Absolutely a great job! Thanks for taking the time to document and share it.


----------



## Philco (Aug 24, 2014)

Brian, that is one fine job. The magnets & quick change plates are a really slick idea! Thanks for posting this build. I can imagine being able to change the grits that fast will make this machine a pleasure to use.
Phil


----------



## zmotorsports (Aug 25, 2014)

Very nice work.  Thanks for sharing with us.

Mike.


----------



## James Deprey (Sep 2, 2014)

Hi Brian

I really like your 9" disc grinder build,  I only have one question at this time.
Do you have a set of plans for this grinder, I would be interested in purchasing a 
set if available.

Thanks

Jim Deprey


----------



## melsdad (Sep 3, 2014)

James I do have plans. I need to revise them though. There were little tweaks here and there that I made along the way and all but a few of the prints need updated. 

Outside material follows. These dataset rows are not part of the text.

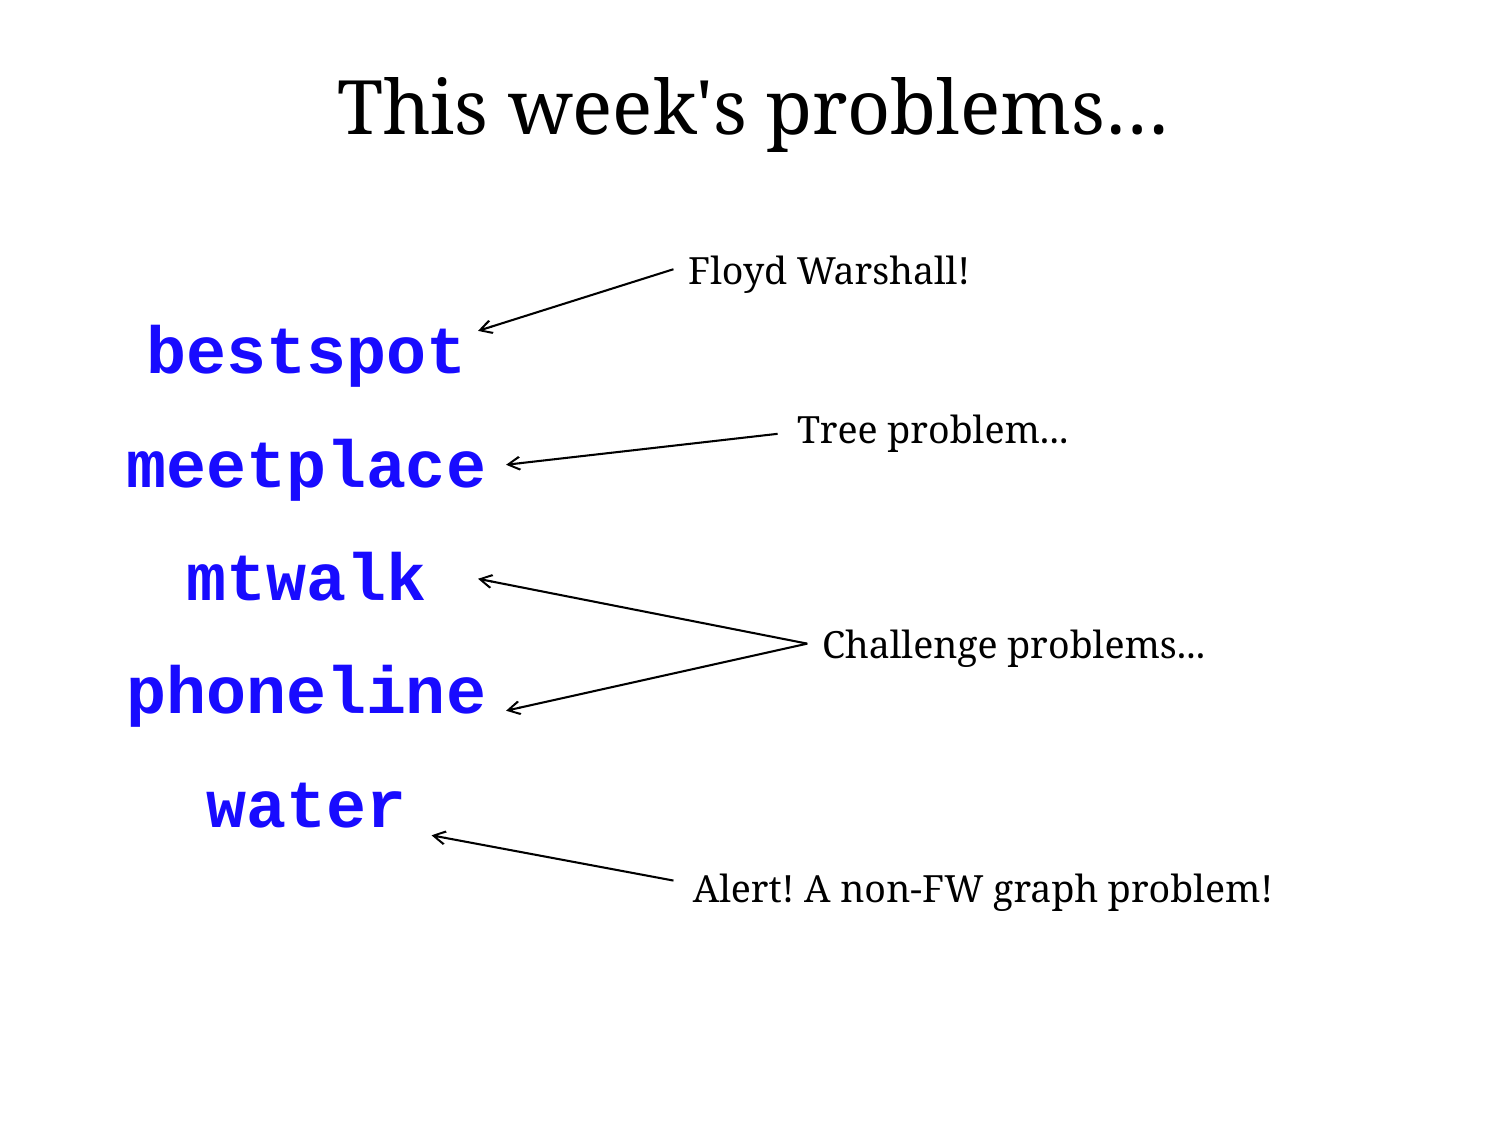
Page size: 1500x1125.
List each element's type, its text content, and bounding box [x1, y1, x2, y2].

text_box Floyd Warshall! [673, 239, 1242, 300]
text_box Alert! A non-FW graph problem! [678, 857, 1302, 918]
text_box Tree problem... [782, 398, 1351, 459]
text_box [477, 269, 674, 332]
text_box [431, 835, 674, 881]
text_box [477, 578, 808, 645]
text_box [505, 433, 778, 465]
text_box This week's problems… [266, 52, 1242, 157]
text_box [505, 643, 808, 711]
text_box bestspot meetplace mtwalk phoneline water [106, 299, 507, 848]
text_box Challenge problems... [812, 613, 1376, 674]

Some parts would need to be different depending on the motor used also. Give me some time and I will post them up in the plans and drawing section for anyone to use.


----------



## James Deprey (Sep 5, 2014)

Thanks Brian, I'm glad to see that you are working on finalizing your plans
for the 9" grinder.  I'll be looking for them....

Again, thank you and great work

Jim Deprey


----------